Maybe I should put different kinds of things on this blog. Maybe I will. But with our ongoing crisis — I don’t mean the virus, I mean You Know Who in the White House — it’s hard to feel like anything else is ever worth mentioning.

So I was killing time on YouTube this morning and their algorithm(s) suggested one of those “Listening to Something for the First Time” videos. The idea is that someone who has never heard a song that’s familiar to some of us, or most of us, hears that song for the first time and immediately gives their reaction. Often, it’s a song an older generation knows very well. Or it’s music the person in the video wouldn’t be expected to appreciate.

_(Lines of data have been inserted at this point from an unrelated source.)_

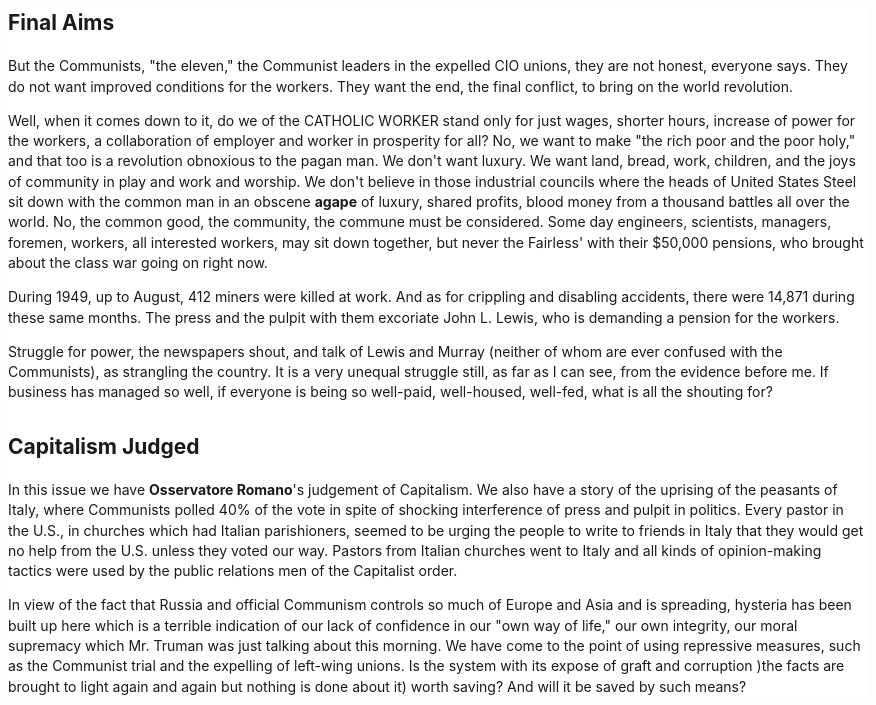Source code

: Final Aims
----------

But the Communists, "the eleven," the Communist leaders in the expelled
CIO unions, they are not honest, everyone says. They do not want
improved conditions for the workers. They want the end, the final
conflict, to bring on the world revolution.

Well, when it comes down to it, do we of the CATHOLIC WORKER stand only
for just wages, shorter hours, increase of power for the workers, a
collaboration of employer and worker in prosperity for all? No, we want
to make "the rich poor and the poor holy," and that too is a revolution
obnoxious to the pagan man. We don't want luxury. We want land, bread,
work, children, and the joys of community in play and work and worship.
We don't believe in those industrial councils where the heads of United
States Steel sit down with the common man in an obscene **agape** of
luxury, shared profits, blood money from a thousand battles all over the
world. No, the common good, the community, the commune must be
considered. Some day engineers, scientists, managers, foremen, workers,
all interested workers, may sit down together, but never the Fairless'
with their \$50,000 pensions, who brought about the class war going on
right now.

During 1949, up to August, 412 miners were killed at work. And as for
crippling and disabling accidents, there were 14,871 during these same
months. The press and the pulpit with them excoriate John L. Lewis, who
is demanding a pension for the workers.

Struggle for power, the newspapers shout, and talk of Lewis and Murray
(neither of whom are ever confused with the Communists), as strangling
the country. It is a very unequal struggle still, as far as I can see,
from the evidence before me. If business has managed so well, if
everyone is being so well-paid, well-housed, well-fed, what is all the
shouting for?

Capitalism Judged
-----------------

In this issue we have **Osservatore Romano**'s judgement of Capitalism.
We also have a story of the uprising of the peasants of Italy, where
Communists polled 40% of the vote in spite of shocking interference of
press and pulpit in politics. Every pastor in the U.S., in churches
which had Italian parishioners, seemed to be urging the people to write
to friends in Italy that they would get no help from the U.S. unless
they voted our way. Pastors from Italian churches went to Italy and all
kinds of opinion-making tactics were used by the public relations men of
the Capitalist order.

In view of the fact that Russia and official Communism controls so much
of Europe and Asia and is spreading, hysteria has been built up here
which is a terrible indication of our lack of confidence in our "own way
of life," our own integrity, our moral supremacy which Mr. Truman was
just talking about this morning. We have come to the point of using
repressive measures, such as the Communist trial and the expelling of
left-wing unions. Is the system with its expose of graft and corruption
)the facts are brought to light again and again but nothing is done
about it) worth saving? And will it be saved by such means?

I’ve never watched one of these videos all the way through. But the one that popped up today was a young black man hearing the Beach Boys’ “Don’t Worry, Baby” for the first time. I was a little worried that he’d think it silly or old-fashioned (it’s from 1964) or that he’d view some of the lyrics as dumb. It is, after all, a combination love song/car song — the guy being in love with his girl, and worried about a drag race — that, in my opinion, is wonderful, even sublime.

Check out his reaction:

About the song.

Two Times the Fendertones Have Replicated the Beach Boys

The Fendertones are a group of singers and musicians who get together every so often to recreate recordings by the Beach Boys. Their performances not only sound great, they reveal how many voices and instruments Brian Wilson wove together when he was making classic records in the 60s.

First up, “Kiss Me Baby”, a beautiful song with an unfortunate title. It’s from The Beach Boys Today!, the group’s eighth studio album, released in March 1965. Wikipedia says “the album signaled a departure from their previous records with its orchestral approach, intimate subject matter, and abandonment of themes related to surfing, cars or superficial love”. It’s one of their best albums and “Kiss Me Baby” is one of their best songs. Here are the Fendertones doing it only forty-nine years after The Beach Boys Today! (I see I posted this video five years ago. I must like it a lot.)

Next is “Surf’s Up”. Brian Wilson and Van Dyke Parks wrote this non-surfing song for the Smile album, which was supposed to be finished in 1967. The Fendertones recreate it with the help of two actual (aged) Beach Boys and some of the non-Beach Boys who helped Wilson finish Smile in 2004. That album, Brian Wilson Presents Smile, scratched a 37-year-old itch and was greeted with euphoric reviews.